A reading of the convention's Article 24 suggests that the restrictive construction of Article 17 is incorrect.

Article 24
(1) In the cases covered by articles 18 and 19 any action for damages, however founded, can only be brought subject to the conditions and limits set out in this convention.
(2) In the cases covered by article 17 the provisions of the preceding paragraph shall also apply, without prejudice to the questions as to who are the persons who have the right to bring suit and what are their respective rights. (Emphasis ours)

This article presupposes that there will be Warsaw Convention plaintiffs other than passengers suing for damages suffered or passengers' representatives suing for damages suffered by a passenger in case of his death.

Furthermore, Article 17 has been interpreted to afford an independent wrongful death action. Benjamins and In re Mexico City Aircrash, supra, n. 1. Beneficiaries of a passenger dying in an Article 17 "accident" would be able to recover for damages they have suffered as a result of the passenger's death. We do not see why we should allow damages to a non-passenger for his suffering in case of a passenger's death while disallow them if the passenger suffers bodily injury but does not die.

As to Díaz's local claims, what we held about Figueroa's is equally applicable to them. See supra p. 376. Since Article 17 conditions have been met, the convention is *377 the exclusive source of remedies and the local claims need not be reviewed.

WHEREFORE, for the reasons stated, defendant's motion for summary judgment is hereby DENIED.



[1] We part from the premise that the Warsaw Convention does provide an independent cause of action. Before the landmark decision of Benjamins v. British Eurpoean Airways, 572 F.2d 913 (2nd Cir.1978), all courts had held that the convention did not create a cause of action. Maugnie v. Compagnie Nationale Air France, 549 F.2d 1256 (9th Cir.1977); Noel v. Linea Aeropostal Venezolana, 247 F.2d 677 (2nd Cir.1957), cert. denied, 355 U.S. 907, 78 S. Ct. 334, 2 L. Ed. 2d 262 (1957); Komlos v. Compagnie Nationale Air France, 209 F.2d 436 (2nd Cir.1953), cert. denied, 348 U.S. 820, 75 S. Ct. 31, 99 L. Ed. 646 (1954). After Benjamins, however, federal courts of appeals have followed its holding. Boehringer-Mannheim Diagnostics v. Pan Am World, 737 F.2d 456 (5th Cir.1984); In re Mexico City Aircrash of October 31, 1979, 708 F.2d 400 (9th Cir.1983).

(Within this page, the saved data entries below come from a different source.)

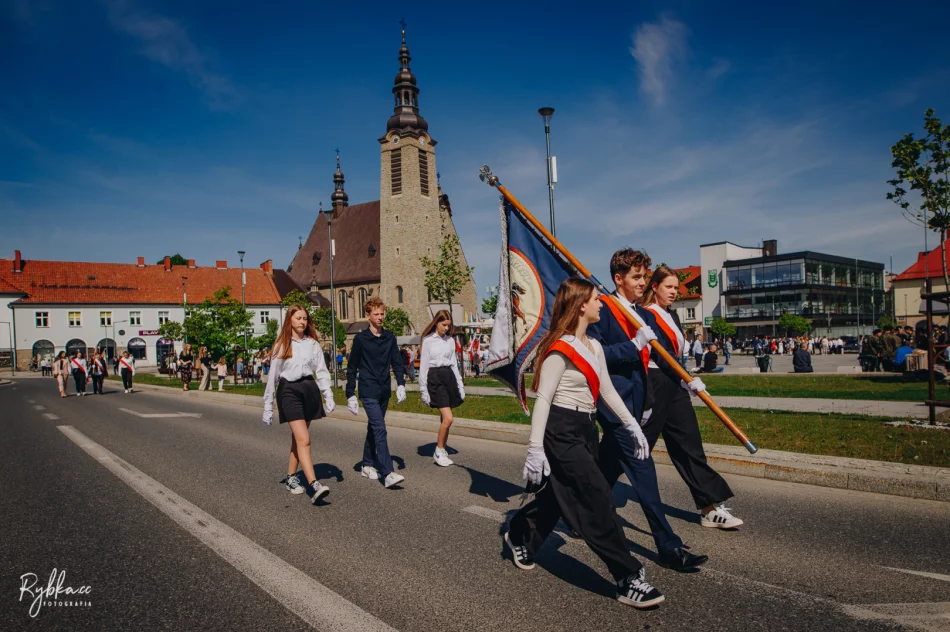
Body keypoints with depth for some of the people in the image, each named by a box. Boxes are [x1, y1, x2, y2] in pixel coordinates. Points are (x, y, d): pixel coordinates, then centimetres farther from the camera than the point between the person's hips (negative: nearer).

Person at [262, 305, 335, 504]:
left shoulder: (313, 344, 9)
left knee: (298, 439, 11)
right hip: (288, 390, -3)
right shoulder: (281, 345, 2)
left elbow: (321, 371, 7)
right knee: (304, 440, -14)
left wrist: (328, 396, -5)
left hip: (309, 389, 4)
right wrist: (268, 406, 3)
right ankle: (314, 485, -20)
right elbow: (272, 376, 4)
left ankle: (290, 477, 28)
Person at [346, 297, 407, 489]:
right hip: (368, 392, -5)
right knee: (380, 430, -14)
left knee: (374, 428, 16)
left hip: (384, 392, 5)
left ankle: (368, 465, 30)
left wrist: (401, 384, 2)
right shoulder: (360, 339, -5)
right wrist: (350, 395, -3)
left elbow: (397, 363, 13)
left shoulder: (389, 338, 8)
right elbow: (352, 368, -2)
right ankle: (388, 473, -18)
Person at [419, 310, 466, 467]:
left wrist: (460, 385, 13)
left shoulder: (450, 341, 11)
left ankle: (441, 452, 19)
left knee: (445, 419, 7)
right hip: (435, 378, -5)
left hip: (449, 377, 5)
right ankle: (439, 451, 2)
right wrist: (423, 390, -5)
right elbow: (423, 365, -2)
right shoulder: (428, 340, -3)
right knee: (448, 418, -14)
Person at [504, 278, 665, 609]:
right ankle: (629, 580, 0)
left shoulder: (595, 347, 12)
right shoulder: (560, 349, -15)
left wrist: (632, 424, 11)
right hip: (562, 432, -9)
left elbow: (607, 390, 17)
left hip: (585, 429, 9)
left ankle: (518, 536, 42)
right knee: (599, 501, -8)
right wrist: (535, 449, -20)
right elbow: (543, 399, -17)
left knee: (560, 495, 18)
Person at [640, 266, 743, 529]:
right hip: (655, 385, -9)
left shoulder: (671, 315, 17)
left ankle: (711, 507, 6)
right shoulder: (647, 315, -11)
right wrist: (689, 380, -21)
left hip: (673, 384, 9)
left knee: (690, 445, 5)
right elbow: (661, 354, -19)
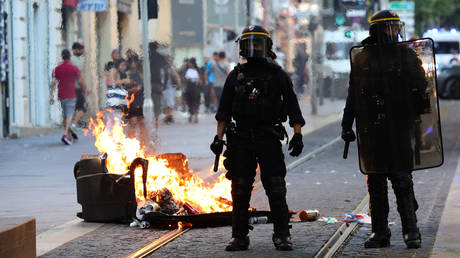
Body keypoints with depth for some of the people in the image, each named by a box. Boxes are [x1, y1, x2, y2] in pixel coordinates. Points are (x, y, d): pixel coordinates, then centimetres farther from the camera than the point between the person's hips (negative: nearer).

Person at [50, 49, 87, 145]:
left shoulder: (57, 69, 4)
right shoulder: (74, 68, -5)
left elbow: (53, 83, -3)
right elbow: (80, 82, -2)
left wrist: (51, 96, -3)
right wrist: (85, 90, 16)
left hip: (61, 96, 4)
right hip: (71, 95, -4)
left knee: (65, 116, 15)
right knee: (69, 115, -10)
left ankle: (69, 136, 23)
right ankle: (65, 134, -28)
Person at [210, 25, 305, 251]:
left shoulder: (277, 75, 5)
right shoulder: (236, 76, 10)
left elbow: (292, 107, 4)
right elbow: (224, 110, 12)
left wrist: (297, 135, -5)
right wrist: (219, 137, 4)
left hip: (269, 139, -2)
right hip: (241, 139, 2)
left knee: (276, 189, -6)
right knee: (240, 190, 3)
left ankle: (282, 235, -1)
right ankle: (239, 237, 9)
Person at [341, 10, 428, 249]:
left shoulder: (407, 55, 4)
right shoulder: (361, 59, 8)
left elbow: (422, 87, 5)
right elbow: (352, 95, 13)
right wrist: (347, 126, 10)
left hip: (399, 128, -2)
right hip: (371, 130, 2)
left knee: (402, 180, -5)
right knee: (375, 183, 6)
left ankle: (410, 230, -1)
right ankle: (379, 232, 14)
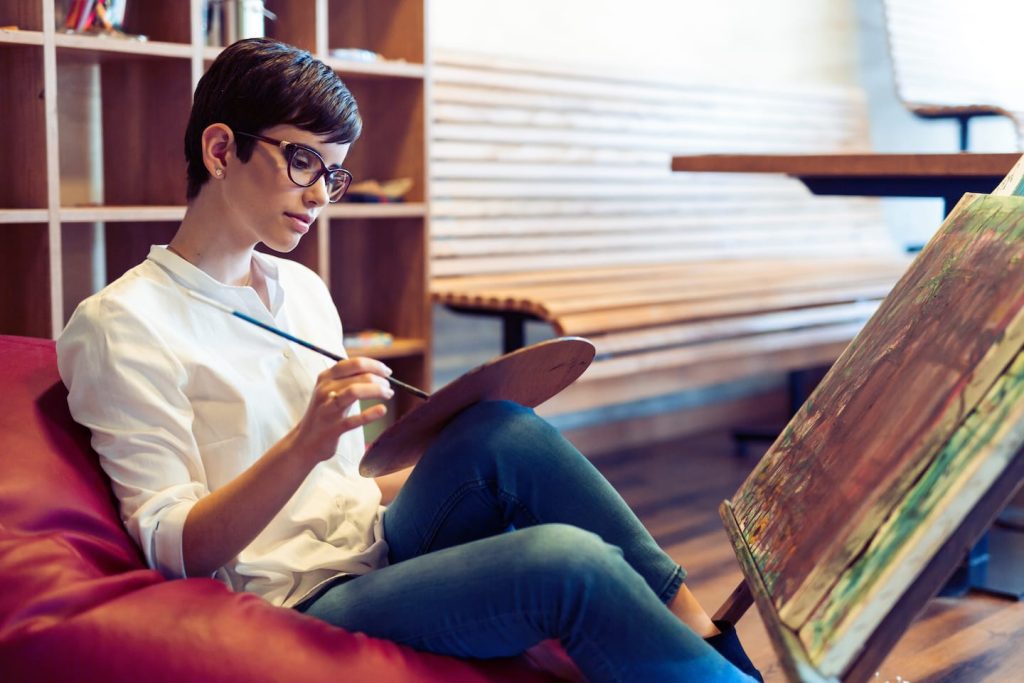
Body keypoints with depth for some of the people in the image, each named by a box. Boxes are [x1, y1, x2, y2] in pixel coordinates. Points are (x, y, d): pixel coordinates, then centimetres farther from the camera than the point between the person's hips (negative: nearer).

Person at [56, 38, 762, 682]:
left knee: (502, 430, -23)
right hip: (301, 598, -7)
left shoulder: (303, 289, 17)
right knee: (571, 562, -29)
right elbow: (173, 549, -10)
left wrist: (467, 460, 5)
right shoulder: (120, 325, -4)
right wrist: (301, 448, -26)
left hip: (380, 546, 7)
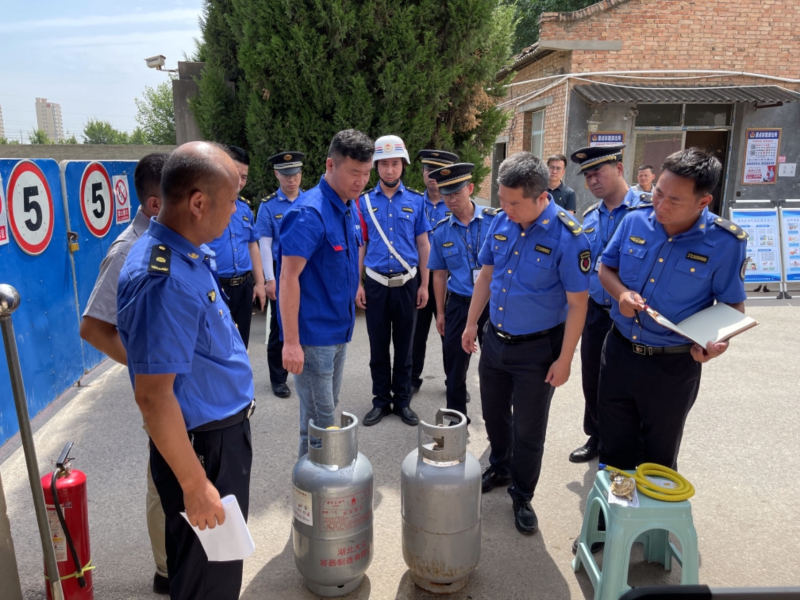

We have chosen to follow the current trend of interpretation even though we believe the pre-Benjamins case law is based on solid grounds. See also Judge Van Graafeiland's dissent in Benjamins, 572 F.2d at 919. We commend to our court of appeals to make a thorough examination of the issue when faced with it.

[2] However, American, as a signatory of the "Montreal Interim Agreement," 31 F.R. 7302, Agreement CAB 18900 (1966), cannot avail itself of any defense under the convention's Article 20(l) (freeing carrier from liability if all precautionary measures taken).